To do: All lines of the records below that contain the word "года" must be listed.

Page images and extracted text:
------------------------
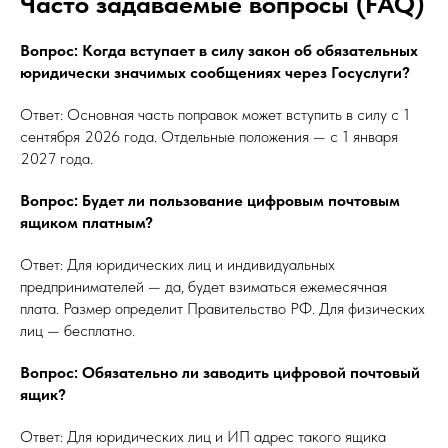
Часто задаваемые вопросы (FAQ)
Вопрос: Когда вступает в силу закон об обязательных
юридически значимых сообщениях через Госуслуги?
Ответ: Основная часть поправок может вступить в силу с 1
сентября 2026 года. Отдельные положения — с 1 января
2027 года.
Вопрос: Будет ли пользование цифровым почтовым
ящиком платным?
Ответ: Для юридических лиц и индивидуальных
предпринимателей — да, будет взиматься ежемесячная
плата. Размер определит Правительство РФ. Для физических
лиц — бесплатно.
Вопрос: Обязательно ли заводить цифровой почтовый
ящик?
Ответ: Для юридических лиц и ИП адрес такого ящика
------------------------
Solution:
сентября 2026 года. Отдельные положения — с 1 января
2027 года.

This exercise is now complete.